● Task to carry out
Among the entries below, please repeat exactly and only the lines from the line containing "2. eBTpay (Banca Transilvania)" to the line containing "являющийся генеральным дирек", both lines included.

--- Data for processing Enclosed Below ---

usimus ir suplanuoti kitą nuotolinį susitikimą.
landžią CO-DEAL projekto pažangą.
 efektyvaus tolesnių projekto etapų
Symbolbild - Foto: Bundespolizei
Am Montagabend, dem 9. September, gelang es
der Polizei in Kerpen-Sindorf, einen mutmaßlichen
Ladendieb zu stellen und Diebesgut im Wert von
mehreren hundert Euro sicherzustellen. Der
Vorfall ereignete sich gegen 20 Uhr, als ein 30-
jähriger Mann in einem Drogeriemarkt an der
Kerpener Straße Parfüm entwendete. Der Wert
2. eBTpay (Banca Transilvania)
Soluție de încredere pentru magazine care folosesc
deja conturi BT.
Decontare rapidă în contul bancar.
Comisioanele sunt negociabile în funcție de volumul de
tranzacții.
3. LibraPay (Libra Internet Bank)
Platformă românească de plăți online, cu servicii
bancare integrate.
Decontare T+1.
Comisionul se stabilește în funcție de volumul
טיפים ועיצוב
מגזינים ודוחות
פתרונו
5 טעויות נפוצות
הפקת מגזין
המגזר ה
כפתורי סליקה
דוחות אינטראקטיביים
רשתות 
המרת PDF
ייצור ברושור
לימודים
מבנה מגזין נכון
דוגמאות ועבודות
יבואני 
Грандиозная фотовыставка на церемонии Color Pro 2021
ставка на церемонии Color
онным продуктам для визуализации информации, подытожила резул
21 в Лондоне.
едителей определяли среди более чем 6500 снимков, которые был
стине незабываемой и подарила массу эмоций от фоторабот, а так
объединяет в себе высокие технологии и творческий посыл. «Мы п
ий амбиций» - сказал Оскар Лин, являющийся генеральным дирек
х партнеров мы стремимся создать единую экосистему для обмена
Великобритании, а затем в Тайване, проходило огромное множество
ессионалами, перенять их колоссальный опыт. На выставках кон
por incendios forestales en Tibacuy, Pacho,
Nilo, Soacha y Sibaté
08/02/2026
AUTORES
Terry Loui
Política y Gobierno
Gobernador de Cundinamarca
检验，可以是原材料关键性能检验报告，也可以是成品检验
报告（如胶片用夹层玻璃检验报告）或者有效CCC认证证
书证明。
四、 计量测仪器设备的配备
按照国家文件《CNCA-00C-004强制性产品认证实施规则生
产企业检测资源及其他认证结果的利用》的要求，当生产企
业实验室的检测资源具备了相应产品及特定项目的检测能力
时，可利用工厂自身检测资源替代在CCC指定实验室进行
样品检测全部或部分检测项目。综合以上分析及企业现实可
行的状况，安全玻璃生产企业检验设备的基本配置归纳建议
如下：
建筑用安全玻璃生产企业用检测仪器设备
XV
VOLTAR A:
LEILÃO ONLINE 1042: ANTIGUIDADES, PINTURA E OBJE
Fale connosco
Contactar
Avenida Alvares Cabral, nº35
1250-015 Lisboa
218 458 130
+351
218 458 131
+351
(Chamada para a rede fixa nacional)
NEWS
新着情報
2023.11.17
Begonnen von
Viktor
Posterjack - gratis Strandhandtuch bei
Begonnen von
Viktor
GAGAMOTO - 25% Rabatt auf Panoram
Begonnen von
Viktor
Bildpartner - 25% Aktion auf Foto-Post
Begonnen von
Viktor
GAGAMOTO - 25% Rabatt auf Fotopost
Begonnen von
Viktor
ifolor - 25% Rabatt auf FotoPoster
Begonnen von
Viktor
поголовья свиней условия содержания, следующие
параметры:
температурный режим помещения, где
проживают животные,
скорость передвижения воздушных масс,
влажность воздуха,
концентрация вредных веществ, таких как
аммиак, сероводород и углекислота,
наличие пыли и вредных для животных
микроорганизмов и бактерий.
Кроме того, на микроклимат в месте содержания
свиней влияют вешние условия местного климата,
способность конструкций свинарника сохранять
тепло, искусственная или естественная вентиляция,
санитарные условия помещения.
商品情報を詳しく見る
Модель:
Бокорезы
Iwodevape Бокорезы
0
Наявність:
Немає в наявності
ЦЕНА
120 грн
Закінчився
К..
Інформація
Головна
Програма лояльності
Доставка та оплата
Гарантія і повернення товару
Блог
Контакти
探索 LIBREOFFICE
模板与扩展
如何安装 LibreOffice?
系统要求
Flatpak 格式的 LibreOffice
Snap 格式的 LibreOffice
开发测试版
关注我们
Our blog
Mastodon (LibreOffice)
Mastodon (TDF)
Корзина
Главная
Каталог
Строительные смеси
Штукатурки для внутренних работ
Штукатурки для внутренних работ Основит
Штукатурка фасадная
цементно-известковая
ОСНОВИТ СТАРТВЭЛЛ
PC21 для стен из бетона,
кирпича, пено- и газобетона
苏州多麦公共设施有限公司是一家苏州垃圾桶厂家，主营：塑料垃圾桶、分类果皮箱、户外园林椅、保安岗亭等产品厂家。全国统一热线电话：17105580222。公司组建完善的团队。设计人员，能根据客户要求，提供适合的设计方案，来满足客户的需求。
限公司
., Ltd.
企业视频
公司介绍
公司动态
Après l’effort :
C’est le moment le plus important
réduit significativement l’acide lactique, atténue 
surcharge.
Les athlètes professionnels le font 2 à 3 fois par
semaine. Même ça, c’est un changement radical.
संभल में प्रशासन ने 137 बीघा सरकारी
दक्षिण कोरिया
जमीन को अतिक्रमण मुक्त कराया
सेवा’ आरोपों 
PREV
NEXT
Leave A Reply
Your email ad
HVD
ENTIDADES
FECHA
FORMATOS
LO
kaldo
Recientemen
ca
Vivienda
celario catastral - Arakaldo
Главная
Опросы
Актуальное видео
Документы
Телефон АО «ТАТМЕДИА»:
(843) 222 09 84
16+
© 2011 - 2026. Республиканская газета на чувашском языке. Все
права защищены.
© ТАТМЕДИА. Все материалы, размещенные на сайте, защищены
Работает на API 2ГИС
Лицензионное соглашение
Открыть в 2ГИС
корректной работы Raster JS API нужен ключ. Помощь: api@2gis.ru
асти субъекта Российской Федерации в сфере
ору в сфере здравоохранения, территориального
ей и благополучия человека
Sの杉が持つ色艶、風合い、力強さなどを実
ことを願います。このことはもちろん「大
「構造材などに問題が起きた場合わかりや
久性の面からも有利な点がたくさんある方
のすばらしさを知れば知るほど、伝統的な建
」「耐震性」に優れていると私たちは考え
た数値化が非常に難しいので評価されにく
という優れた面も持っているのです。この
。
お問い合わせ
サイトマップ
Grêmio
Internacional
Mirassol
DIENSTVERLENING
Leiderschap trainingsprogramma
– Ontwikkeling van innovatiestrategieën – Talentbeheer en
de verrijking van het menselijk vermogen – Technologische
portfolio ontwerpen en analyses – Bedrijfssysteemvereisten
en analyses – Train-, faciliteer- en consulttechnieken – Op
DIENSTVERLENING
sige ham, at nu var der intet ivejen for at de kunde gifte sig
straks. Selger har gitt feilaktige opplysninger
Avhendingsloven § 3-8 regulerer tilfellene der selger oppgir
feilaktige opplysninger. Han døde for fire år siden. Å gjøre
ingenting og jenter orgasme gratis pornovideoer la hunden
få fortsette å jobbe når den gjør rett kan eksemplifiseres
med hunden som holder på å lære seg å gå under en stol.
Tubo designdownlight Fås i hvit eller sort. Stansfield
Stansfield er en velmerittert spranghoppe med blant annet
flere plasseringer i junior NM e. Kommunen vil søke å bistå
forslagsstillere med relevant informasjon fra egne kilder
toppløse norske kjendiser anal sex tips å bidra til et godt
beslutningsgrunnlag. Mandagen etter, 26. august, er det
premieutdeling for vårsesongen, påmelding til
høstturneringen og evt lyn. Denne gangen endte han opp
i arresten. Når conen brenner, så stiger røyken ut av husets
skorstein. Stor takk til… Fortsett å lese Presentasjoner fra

--- End of Enclosed Data for processing ---

● Problem solution
2. eBTpay (Banca Transilvania)
Soluție de încredere pentru magazine care folosesc
deja conturi BT.
Decontare rapidă în contul bancar.
Comisioanele sunt negociabile în funcție de volumul de
tranzacții.
3. LibraPay (Libra Internet Bank)
Platformă românească de plăți online, cu servicii
bancare integrate.
Decontare T+1.
Comisionul se stabilește în funcție de volumul
טיפים ועיצוב
מגזינים ודוחות
פתרונו
5 טעויות נפוצות
הפקת מגזין
המגזר ה
כפתורי סליקה
דוחות אינטראקטיביים
רשתות 
המרת PDF
ייצור ברושור
לימודים
מבנה מגזין נכון
דוגמאות ועבודות
יבואני 
Грандиозная фотовыставка на церемонии Color Pro 2021
ставка на церемонии Color
онным продуктам для визуализации информации, подытожила резул
21 в Лондоне.
едителей определяли среди более чем 6500 снимков, которые был
стине незабываемой и подарила массу эмоций от фоторабот, а так
объединяет в себе высокие технологии и творческий посыл. «Мы п
ий амбиций» - сказал Оскар Лин, являющийся генеральным дирек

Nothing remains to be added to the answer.